> EXERCISE OBJECTIVE
Verbatim copy, images removed: write out the entries below.

EXERCISE DATA Start Marker

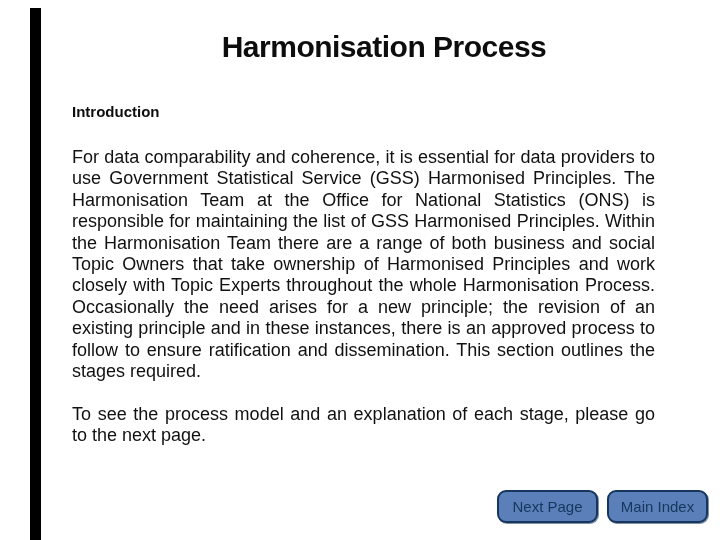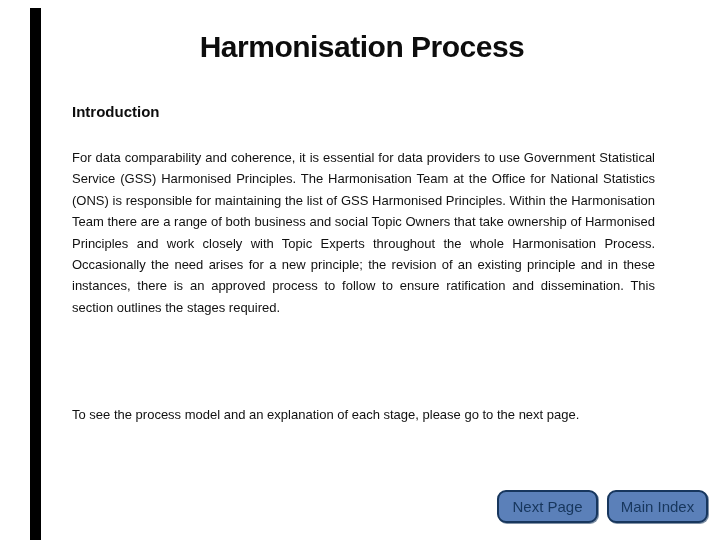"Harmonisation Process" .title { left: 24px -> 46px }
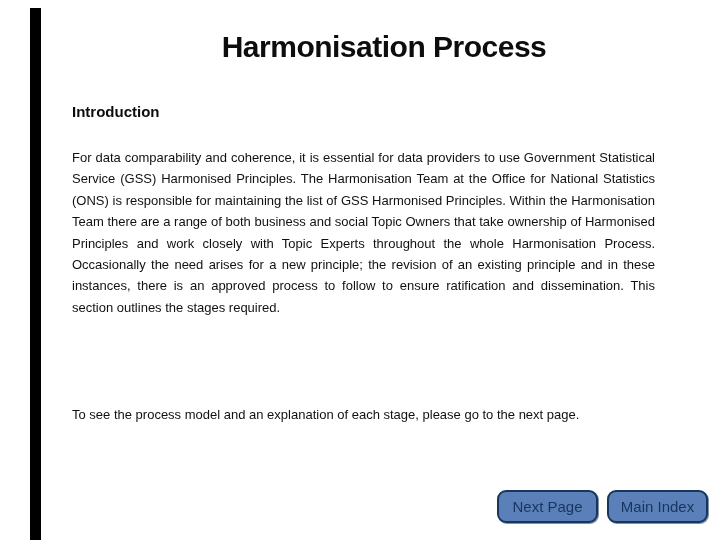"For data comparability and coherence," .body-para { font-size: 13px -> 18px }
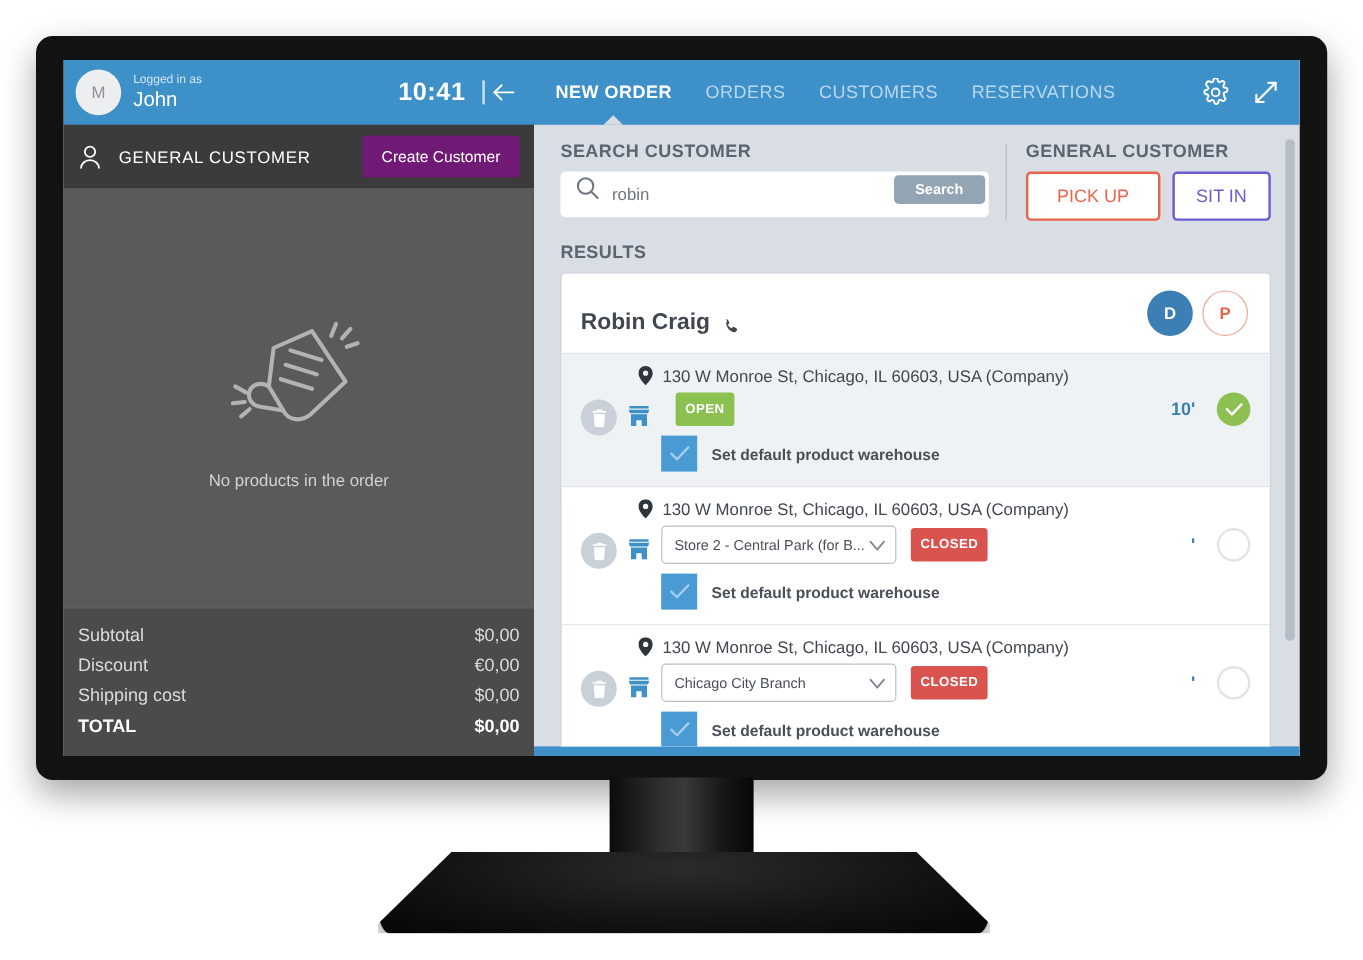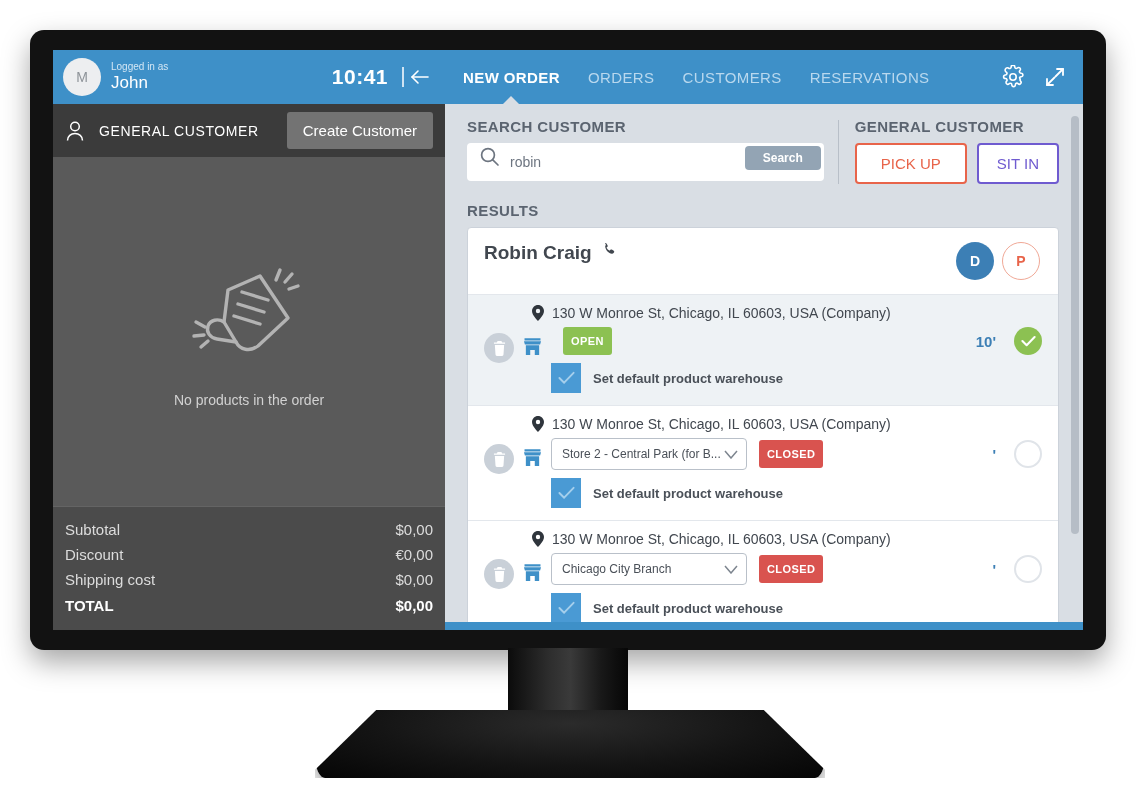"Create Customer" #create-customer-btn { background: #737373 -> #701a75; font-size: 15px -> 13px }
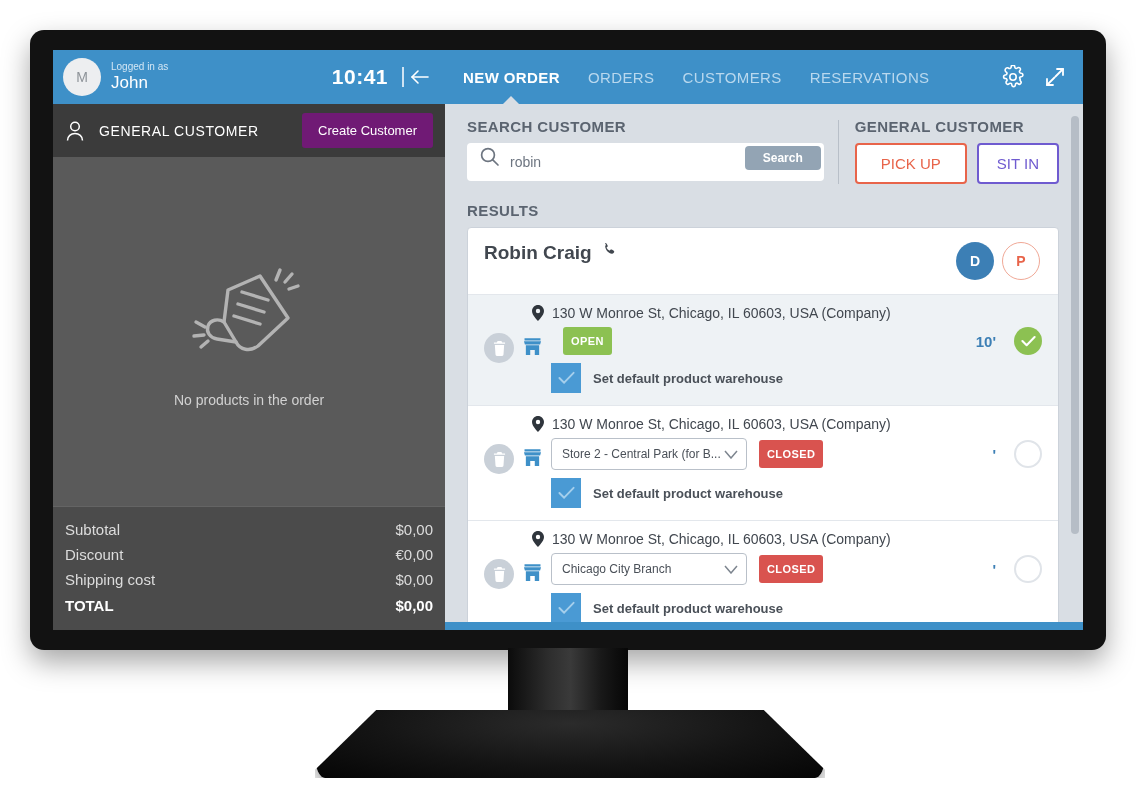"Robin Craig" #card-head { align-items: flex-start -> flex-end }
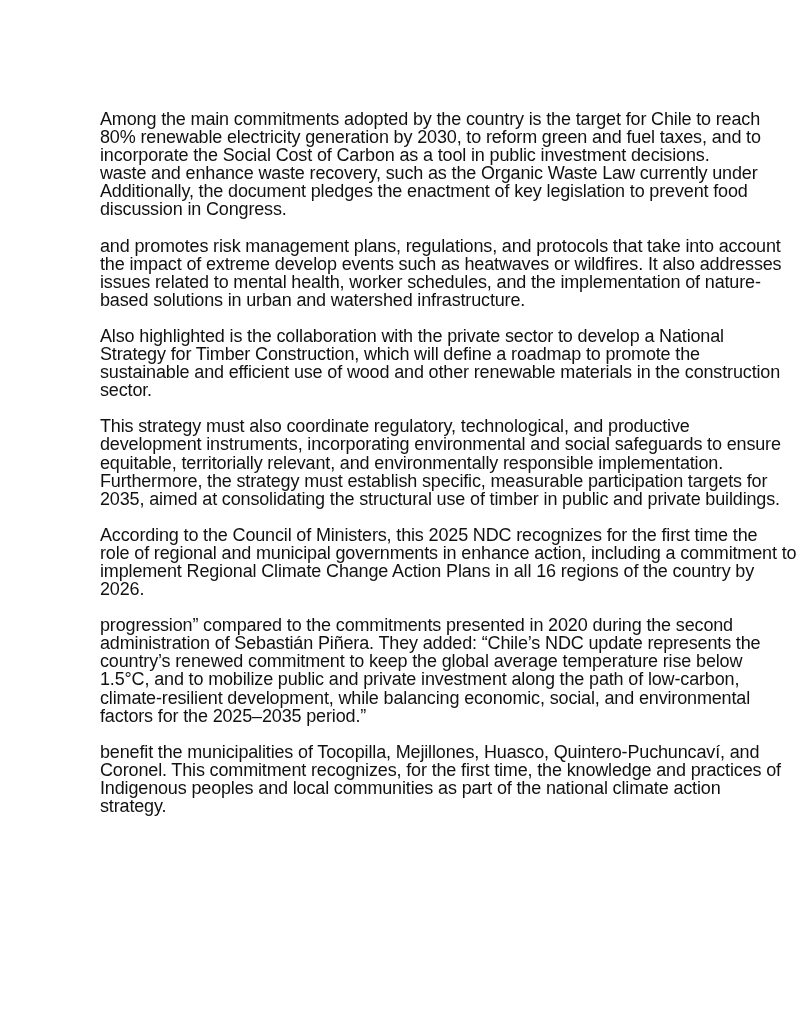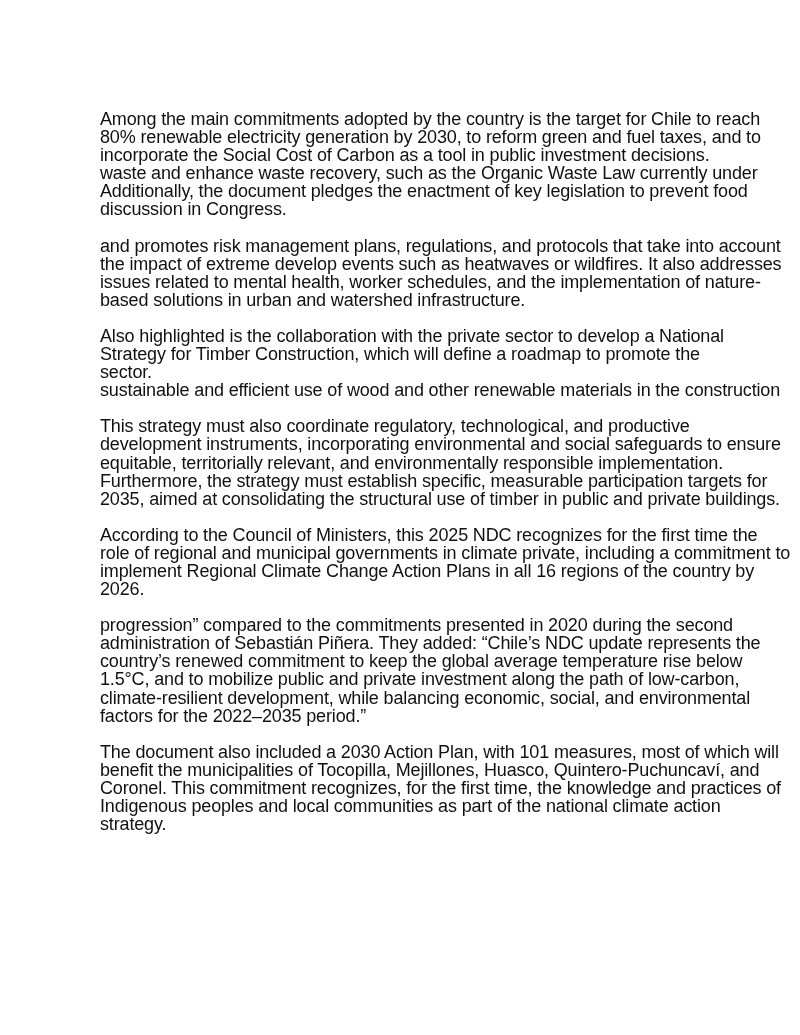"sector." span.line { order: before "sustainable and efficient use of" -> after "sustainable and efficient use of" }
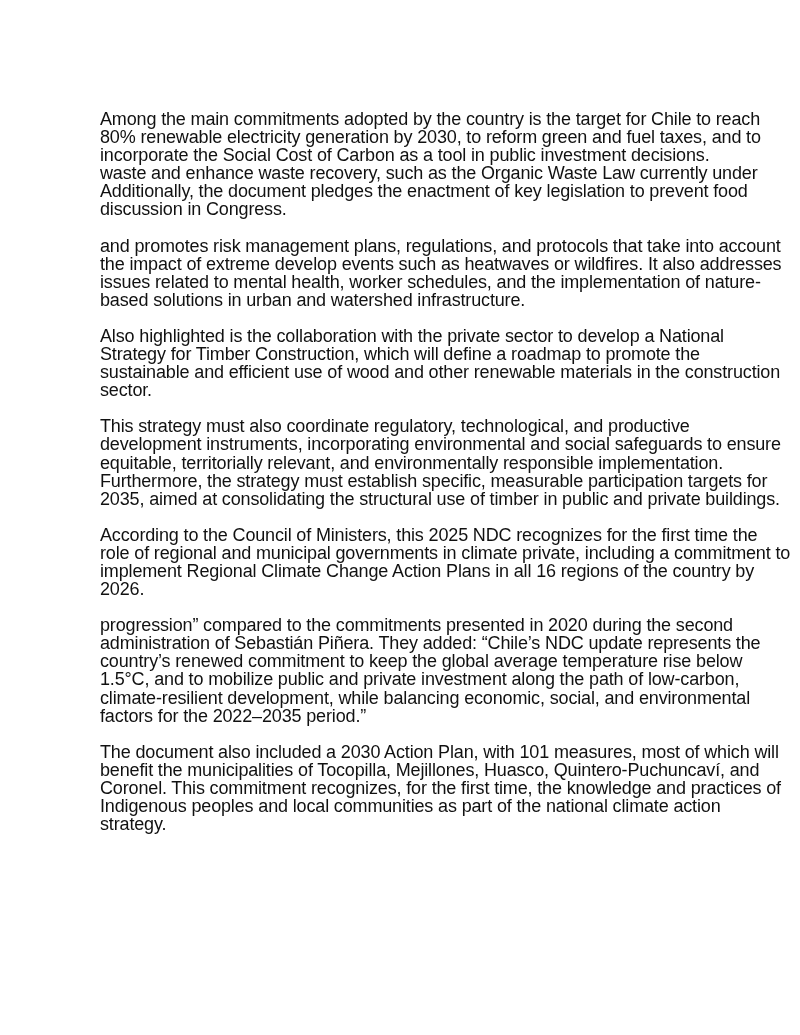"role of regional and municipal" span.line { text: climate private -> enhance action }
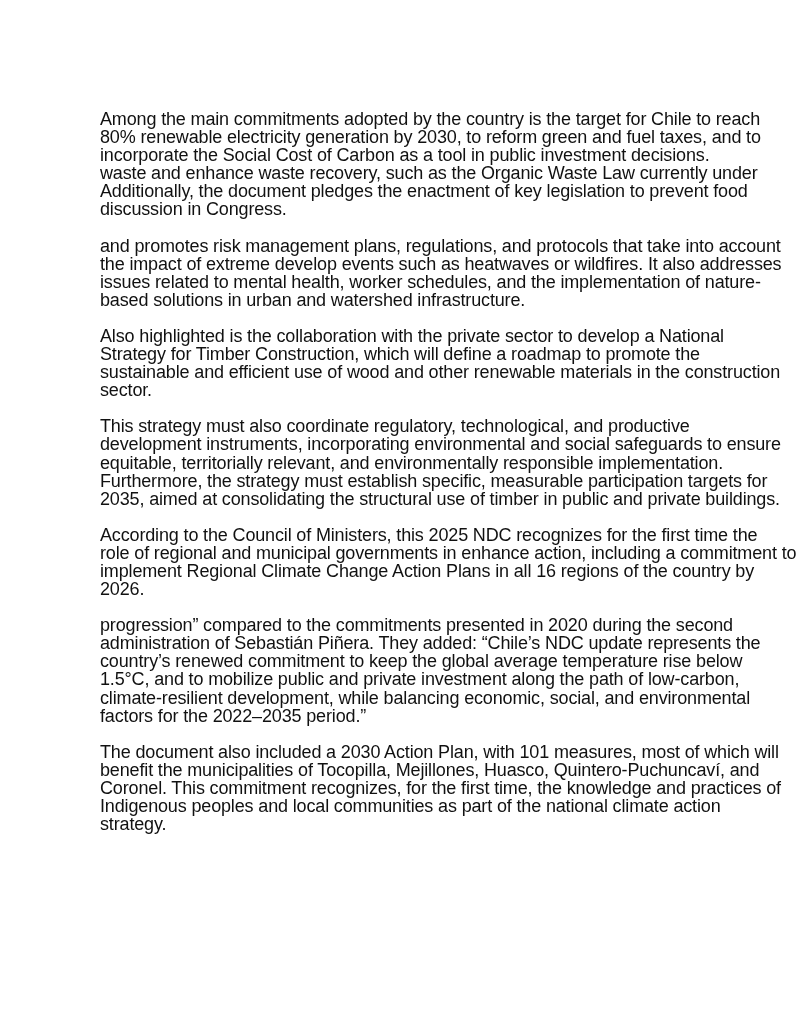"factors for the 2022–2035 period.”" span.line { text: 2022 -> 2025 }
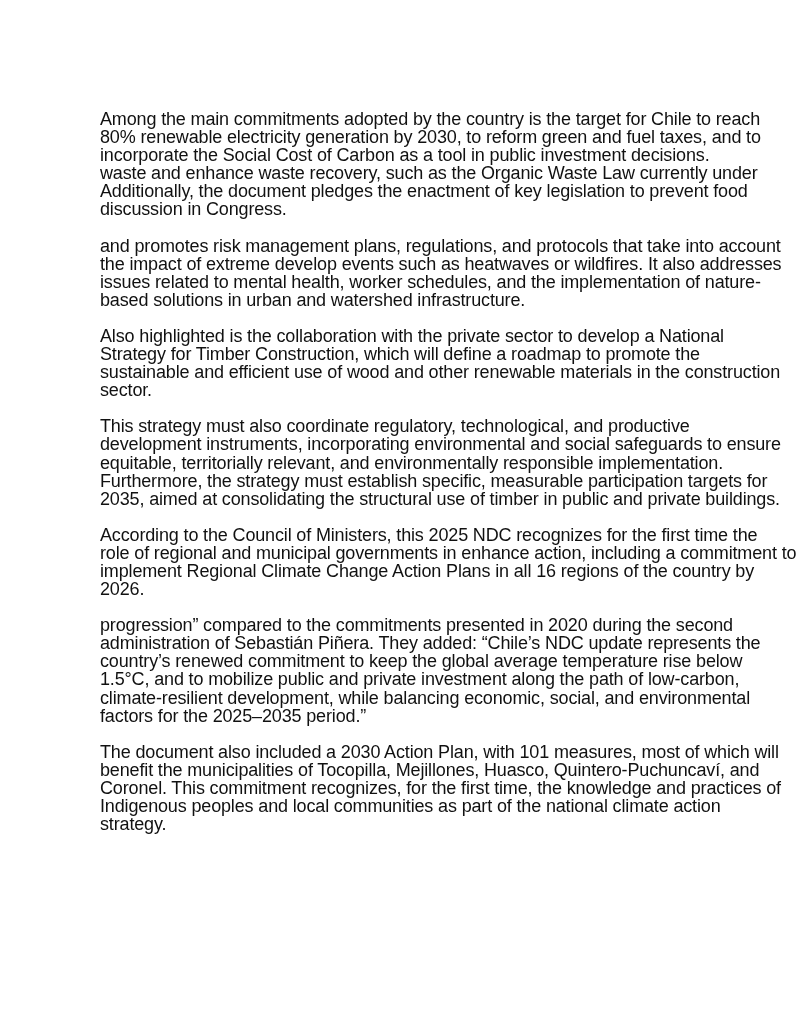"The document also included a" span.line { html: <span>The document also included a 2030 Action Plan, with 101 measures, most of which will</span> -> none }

EXERCISE DATA End Marker

> SOLUTION FOR THIS EXERCISE
"Harmonisation Process" .title { left: 24px -> 46px }
"For data comparability and coherence," .body-para { font-size: 13px -> 18px }
"Create Customer" #create-customer-btn { background: #737373 -> #701a75; font-size: 15px -> 13px }
"Robin Craig" #card-head { align-items: flex-start -> flex-end }
"sector." span.line { order: before "sustainable and efficient use of" -> after "sustainable and efficient use of" }
"role of regional and municipal" span.line { text: climate private -> enhance action }
"factors for the 2022–2035 period.”" span.line { text: 2022 -> 2025 }
"The document also included a" span.line { html: <span>The document also included a 2030 Action Plan, with 101 measures, most of which will</span> -> none }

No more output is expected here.